Finding a local solution to multiple IT systems
If you find that your provider uses a different system from primary care it really is worth considering commissioning Health Care Assistants to work in secondary care doing heath-checks and using the primary care IT system. This breaks down the barriers between primary and secondary care and prevents duplication. It is cost effective but does require information governance compliance with practices, which can be set up but requires a lot of persistence. The effect of just two Health Care Assistants across Hackney has been fantastic and they can do home visits for patients who will not access primary care.

So, why should you really want to do this (apart from it being a target to hit)?

We are proud because of our longstanding work on long-term condition management, City and Hackney have a comparatively low excess mortality for patients with serious mental illness. This is particularly notable as there are high levels of deprivation and a high prevalence of psychosis in our area. This has been achieved over a long period of concentrating on long term conditions overall – and we think that concentrating on patients with serious mental illness will further reduce the inequality between those with mental illness and those without. We would suggest that you look at your excess mortality figures for Serious Mental Illness from PHE Fingertips (even though a bit out of date).

No money and no time? Don’t worry, small changes really do matter, just follow these steps;

  1. Get your clinical leads to ensure that the primary care template is completely robust and has easy template links to referral options with auto-populated electronic referral forms. This will make your GPs lives easier.
  2. Run a training session for all primary care to win hearts and minds. Clinical buy in is vital. By improving serious mental illness health check compliance, GPs will improve their serious mental illness QoF scores and improve their long-term condition management
  3. Ensure that your provider contracts include providers to be compliant with NICE recommendations for antipsychotic initiation and this includes bloods and ECG with all results copied to GPs. How many secondary care staff can take blood? How many need training? Why are they not doing full NHSE health checks on inpatients at the very least (and communicating this to primary care)? Why are Clozapine patients not getting full NHSE health checks when they get bloods done anyway?
  4. Challenge your local lifestyle change providers to tailor their offer for people with serious mental illness, for example, smoking cessation or exercise on prescription. This will ensure that referrers and patients are happy to use the services. Ensure that their commissioners (usually Public Health) have contractual requirements in place to include patients with serious mental illness.

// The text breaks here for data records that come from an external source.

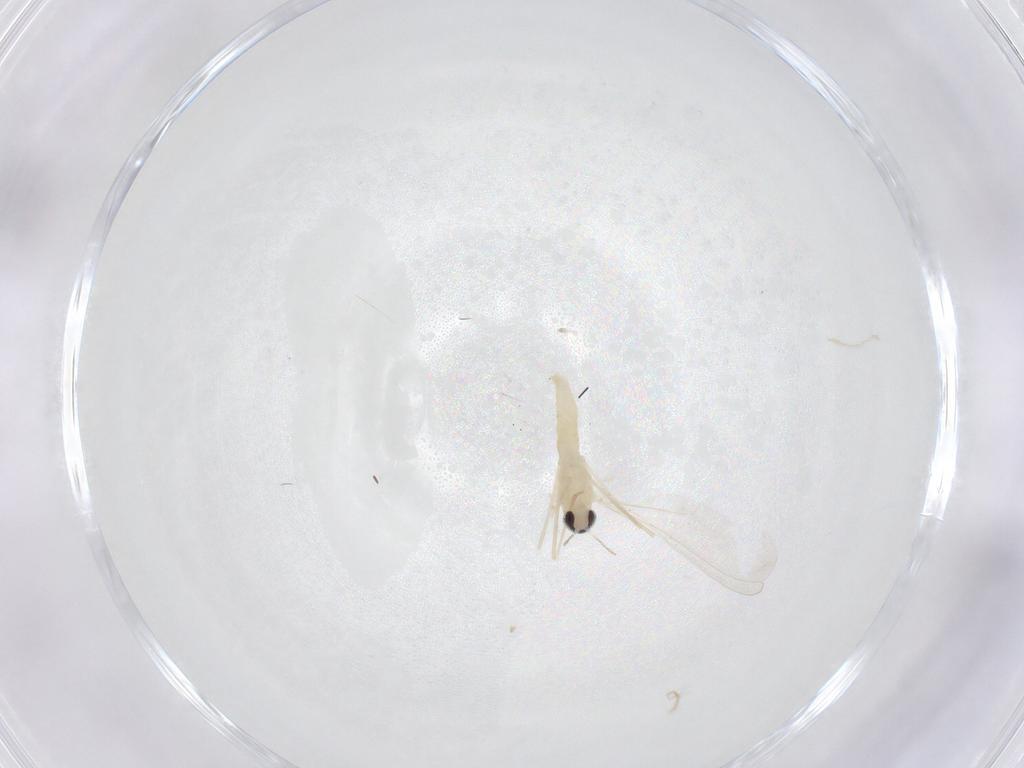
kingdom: Animalia
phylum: Arthropoda
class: Insecta
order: Diptera
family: Cecidomyiidae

Get everyone who matters in a room and listen to all the barriers, acknowledge them and set everyone the ambition to overcome them!

Winner of HSJ Awards, 2019

City and Hackney CCG, East London FT, City and Hackney GP Confederation, Core Spot and Clinical Effectiveness Group, An alliance model for primary care SMI physical health, won Mental Health Innovation at this years HSJ Awards.

City and Hackney CCG has the fifth highest prevalence of serious mental illness in England, but last year used a collaborative approach to achieve the highest SMI physical health check coverage in the country. The Primary Care Mental Health Alliance brings together GP practices, the secondary care mental health trust, healthcare informatics, Core Ports (for diet and exercise) and the CCG. The alliance structure has enabled people and data from different organisations to be integrated and has created a seamless pathway for physical health checks between primary and secondary care.